▶ **TASK DIRECTIONS**
Lines that contain the string "street" are the ones to list; copy all of them from the records.

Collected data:
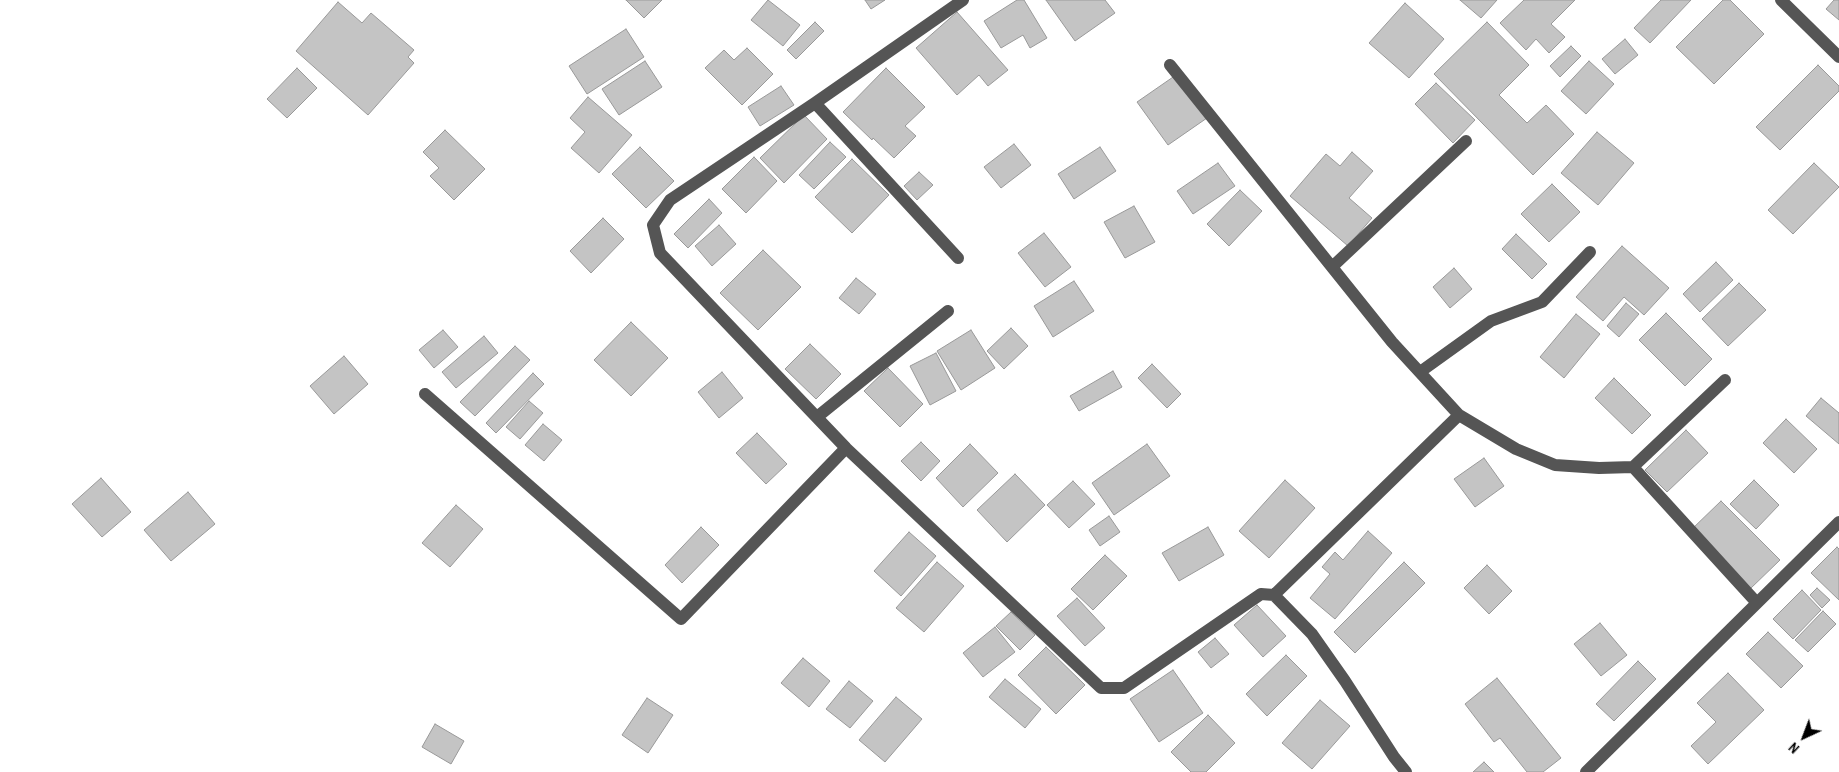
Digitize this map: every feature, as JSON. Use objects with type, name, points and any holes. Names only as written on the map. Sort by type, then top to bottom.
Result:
[{"type":"street","points":[[963,0],[815,103],[670,200],[653,225],[660,253],[846,448],[1101,688],[1124,688],[1261,594],[1274,595],[1312,634],[1406,772]]},
{"type":"street","points":[[1781,0],[1839,57]]},
{"type":"street","points":[[1170,65],[1392,342],[1459,415],[1516,449],[1555,465],[1599,468],[1634,466],[1725,380]]},
{"type":"street","points":[[815,103],[958,258]]},
{"type":"street","points":[[1332,267],[1466,141]]},
{"type":"street","points":[[1420,372],[1491,321],[1542,302],[1590,252]]},
{"type":"street","points":[[816,417],[948,311]]},
{"type":"street","points":[[425,394],[680,619],[846,448]]},
{"type":"street","points":[[1274,595],[1459,415]]},
{"type":"street","points":[[1634,466],[1757,603]]},
{"type":"street","points":[[1586,772],[1839,522]]},
{"type":"building","points":[[626,0],[662,0],[644,18]]},
{"type":"building","points":[[768,0],[800,25],[783,46],[751,20]]},
{"type":"building","points":[[865,0],[885,0],[871,9]]},
{"type":"building","points":[[1017,0],[1024,0],[1047,38],[1030,48],[1023,35],[1001,48],[984,21]]},
{"type":"building","points":[[1046,0],[1105,0],[1115,13],[1075,41]]},
{"type":"building","points":[[1460,0],[1497,0],[1481,18]]},
{"type":"building","points":[[1524,0],[1575,0],[1551,24],[1565,37],[1549,53],[1536,39],[1526,50],[1500,23]]},
{"type":"building","points":[[1661,0],[1691,0],[1650,43],[1634,28]]},
{"type":"building","points":[[1723,0],[1730,0],[1764,34],[1714,84],[1676,47]]},
{"type":"building","points":[[1834,0],[1839,0],[1839,20],[1826,9]]},
{"type":"building","points":[[338,2],[362,23],[371,13],[414,50],[408,57],[414,63],[368,115],[296,51]]},
{"type":"building","points":[[1405,3],[1444,39],[1409,78],[1369,43]]},
{"type":"building","points":[[957,12],[1008,70],[988,86],[979,75],[957,95],[916,48]]},
{"type":"building","points":[[815,22],[824,31],[796,59],[787,50]]},
{"type":"building","points":[[1487,22],[1529,65],[1499,95],[1527,123],[1546,105],[1574,134],[1533,175],[1434,74]]},
{"type":"building","points":[[626,29],[644,57],[587,94],[569,66]]},
{"type":"building","points":[[1625,39],[1638,55],[1615,74],[1602,59]]},
{"type":"building","points":[[1571,46],[1581,56],[1560,77],[1550,66]]},
{"type":"building","points":[[747,48],[773,74],[742,105],[705,68],[724,50],[734,60]]},
{"type":"building","points":[[645,61],[662,87],[619,115],[602,89]]},
{"type":"building","points":[[1589,61],[1614,84],[1586,114],[1561,91]]},
{"type":"building","points":[[1818,65],[1839,86],[1839,91],[1780,150],[1756,127]]},
{"type":"building","points":[[297,68],[317,88],[287,118],[267,99]]},
{"type":"building","points":[[886,68],[925,107],[905,126],[916,136],[894,158],[843,112]]},
{"type":"building","points":[[1176,75],[1207,118],[1168,145],[1137,102]]},
{"type":"building","points":[[1436,83],[1475,120],[1453,143],[1415,104]]},
{"type":"building","points":[[781,86],[794,105],[760,126],[748,107]]},
{"type":"building","points":[[588,97],[632,135],[599,173],[571,148],[585,132],[570,118]]},
{"type":"building","points":[[804,115],[827,139],[784,183],[760,158]]},
{"type":"building","points":[[445,130],[485,169],[454,200],[430,176],[439,168],[423,152]]},
{"type":"building","points":[[1597,132],[1634,163],[1598,205],[1561,173]]},
{"type":"building","points":[[830,142],[846,157],[814,189],[799,175]]},
{"type":"building","points":[[1014,144],[1031,165],[1001,188],[984,167]]},
{"type":"building","points":[[640,147],[674,181],[646,208],[612,174]]},
{"type":"building","points":[[1100,147],[1116,171],[1074,199],[1058,174]]},
{"type":"building","points":[[1352,152],[1373,171],[1349,198],[1372,218],[1348,246],[1290,196],[1326,154],[1340,166]]},
{"type":"building","points":[[754,157],[777,181],[746,213],[722,189]]},
{"type":"building","points":[[852,159],[889,195],[852,233],[815,197]]},
{"type":"building","points":[[1218,163],[1235,186],[1193,214],[1177,191]]},
{"type":"building","points":[[1814,163],[1839,187],[1793,234],[1768,210]]},
{"type":"building","points":[[919,172],[933,185],[917,200],[904,186]]},
{"type":"building","points":[[1552,184],[1580,212],[1549,242],[1521,214]]},
{"type":"building","points":[[1240,190],[1262,211],[1229,246],[1207,224]]},
{"type":"building","points":[[709,199],[722,213],[688,248],[674,234]]},
{"type":"building","points":[[1134,206],[1155,242],[1125,258],[1104,222]]},
{"type":"building","points":[[603,218],[624,239],[591,273],[570,251]]},
{"type":"building","points":[[719,225],[736,244],[712,266],[695,246]]},
{"type":"building","points":[[1044,233],[1071,267],[1045,287],[1018,253]]},
{"type":"building","points":[[1516,234],[1547,264],[1532,279],[1502,249]]},
{"type":"building","points":[[1622,246],[1669,288],[1644,315],[1624,297],[1603,321],[1576,297]]},
{"type":"building","points":[[763,250],[801,287],[758,330],[720,293]]},
{"type":"building","points":[[1716,262],[1733,280],[1700,312],[1683,294]]},
{"type":"building","points":[[1454,268],[1472,289],[1450,308],[1433,287]]},
{"type":"building","points":[[856,278],[876,294],[859,314],[839,298]]},
{"type":"building","points":[[1074,281],[1094,311],[1053,337],[1034,306]]},
{"type":"building","points":[[1739,283],[1766,310],[1728,346],[1702,319]]},
{"type":"building","points":[[1626,303],[1639,314],[1619,337],[1607,326]]},
{"type":"building","points":[[1666,313],[1712,359],[1685,386],[1639,340]]},
{"type":"building","points":[[1576,314],[1600,334],[1564,378],[1540,357]]},
{"type":"building","points":[[631,322],[668,358],[631,396],[594,360]]},
{"type":"building","points":[[1011,328],[1028,346],[1004,369],[987,351]]},
{"type":"building","points":[[443,330],[458,347],[434,368],[419,350]]},
{"type":"building","points":[[971,330],[995,368],[961,390],[937,351]]},
{"type":"building","points":[[484,336],[498,353],[456,388],[442,372]]},
{"type":"building","points":[[810,344],[841,374],[816,399],[785,369]]},
{"type":"building","points":[[515,346],[530,360],[475,416],[460,402]]},
{"type":"building","points":[[936,353],[956,391],[930,405],[910,366]]},
{"type":"building","points":[[344,356],[368,384],[334,414],[310,386]]},
{"type":"building","points":[[1152,364],[1181,394],[1167,408],[1138,378]]},
{"type":"building","points":[[888,368],[923,404],[900,427],[864,391]]},
{"type":"building","points":[[1113,371],[1122,387],[1079,411],[1070,396]]},
{"type":"building","points":[[722,372],[743,398],[719,418],[698,392]]},
{"type":"building","points":[[533,373],[544,384],[496,433],[486,423]]},
{"type":"building","points":[[1614,378],[1651,415],[1632,434],[1595,398]]},
{"type":"building","points":[[1821,398],[1839,413],[1839,444],[1806,416]]},
{"type":"building","points":[[529,401],[543,413],[520,439],[506,427]]},
{"type":"building","points":[[1786,419],[1817,449],[1794,473],[1763,443]]},
{"type":"building","points":[[543,424],[562,440],[544,461],[525,445]]},
{"type":"building","points":[[1686,430],[1708,453],[1667,492],[1645,470]]},
{"type":"building","points":[[757,433],[787,464],[766,484],[736,453]]},
{"type":"building","points":[[921,442],[940,461],[921,481],[901,461]]},
{"type":"building","points":[[970,444],[998,473],[963,507],[936,478]]},
{"type":"building","points":[[1147,444],[1170,476],[1114,515],[1092,483]]},
{"type":"building","points":[[1484,458],[1504,486],[1475,507],[1454,479]]},
{"type":"building","points":[[1015,474],[1045,505],[1007,542],[977,510]]},
{"type":"building","points":[[101,478],[131,512],[102,537],[72,504]]},
{"type":"building","points":[[1285,480],[1315,508],[1269,558],[1239,531]]},
{"type":"building","points":[[1754,480],[1779,505],[1756,529],[1730,504]]},
{"type":"building","points":[[1073,481],[1095,504],[1069,528],[1047,505]]},
{"type":"building","points":[[188,492],[215,524],[171,561],[144,530]]},
{"type":"building","points":[[1721,501],[1780,560],[1750,589],[1691,530]]},
{"type":"building","points":[[456,505],[483,529],[450,567],[422,543]]},
{"type":"building","points":[[1109,516],[1120,532],[1100,546],[1089,530]]},
{"type":"building","points":[[701,527],[719,545],[682,583],[665,565]]},
{"type":"building","points":[[1208,527],[1224,555],[1179,581],[1162,553]]},
{"type":"building","points":[[1368,531],[1392,553],[1335,619],[1310,598],[1330,574],[1322,567],[1335,552],[1343,560]]},
{"type":"building","points":[[909,532],[936,556],[901,596],[874,571]]},
{"type":"building","points":[[1837,547],[1839,549],[1839,600],[1811,573]]},
{"type":"building","points":[[1105,555],[1127,576],[1093,610],[1071,589]]},
{"type":"building","points":[[937,562],[964,586],[924,632],[896,608]]},
{"type":"building","points":[[1404,562],[1425,583],[1355,653],[1334,632]]},
{"type":"building","points":[[1487,565],[1512,591],[1489,614],[1464,588]]},
{"type":"building","points":[[1817,588],[1830,600],[1822,608],[1810,595]]},
{"type":"building","points":[[1802,590],[1821,610],[1793,639],[1773,619]]},
{"type":"building","points":[[1077,598],[1105,628],[1085,646],[1057,616]]},
{"type":"building","points":[[1257,605],[1286,636],[1263,657],[1234,625]]},
{"type":"building","points":[[1823,611],[1836,624],[1808,652],[1795,640]]},
{"type":"building","points":[[1011,612],[1035,635],[1020,650],[996,626]]},
{"type":"building","points":[[1600,623],[1627,655],[1601,676],[1574,644]]},
{"type":"building","points":[[995,627],[1015,652],[983,677],[963,653]]},
{"type":"building","points":[[1768,632],[1803,666],[1781,688],[1746,654]]},
{"type":"building","points":[[1215,638],[1229,654],[1211,668],[1198,652]]},
{"type":"building","points":[[1046,647],[1085,685],[1056,714],[1018,675]]},
{"type":"building","points":[[1286,655],[1307,676],[1267,716],[1246,694]]},
{"type":"building","points":[[803,658],[830,681],[809,707],[781,683]]},
{"type":"building","points":[[1638,661],[1656,679],[1614,721],[1596,704]]},
{"type":"building","points":[[1173,670],[1203,713],[1159,742],[1130,699]]},
{"type":"building","points":[[1728,673],[1764,710],[1708,764],[1691,746],[1716,722],[1697,703]]},
{"type":"building","points":[[1497,678],[1561,758],[1543,772],[1527,772],[1500,738],[1494,742],[1465,704]]},
{"type":"building","points":[[1005,679],[1041,709],[1025,728],[989,697]]},
{"type":"building","points":[[849,681],[873,701],[850,728],[826,709]]},
{"type":"building","points":[[896,697],[922,719],[885,762],[859,740]]},
{"type":"building","points":[[647,698],[673,715],[648,753],[622,735]]},
{"type":"building","points":[[1320,700],[1350,726],[1312,769],[1282,743]]},
{"type":"building","points":[[1208,715],[1235,743],[1206,772],[1191,772],[1171,752]]},
{"type":"building","points":[[435,724],[464,741],[451,764],[422,747]]},
{"type":"building","points":[[1484,762],[1494,772],[1473,772]]}]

▶ **WRITTEN ANSWER**
[{"type":"street","points":[[963,0],[815,103],[670,200],[653,225],[660,253],[846,448],[1101,688],[1124,688],[1261,594],[1274,595],[1312,634],[1406,772]]},
{"type":"street","points":[[1781,0],[1839,57]]},
{"type":"street","points":[[1170,65],[1392,342],[1459,415],[1516,449],[1555,465],[1599,468],[1634,466],[1725,380]]},
{"type":"street","points":[[815,103],[958,258]]},
{"type":"street","points":[[1332,267],[1466,141]]},
{"type":"street","points":[[1420,372],[1491,321],[1542,302],[1590,252]]},
{"type":"street","points":[[816,417],[948,311]]},
{"type":"street","points":[[425,394],[680,619],[846,448]]},
{"type":"street","points":[[1274,595],[1459,415]]},
{"type":"street","points":[[1634,466],[1757,603]]},
{"type":"street","points":[[1586,772],[1839,522]]},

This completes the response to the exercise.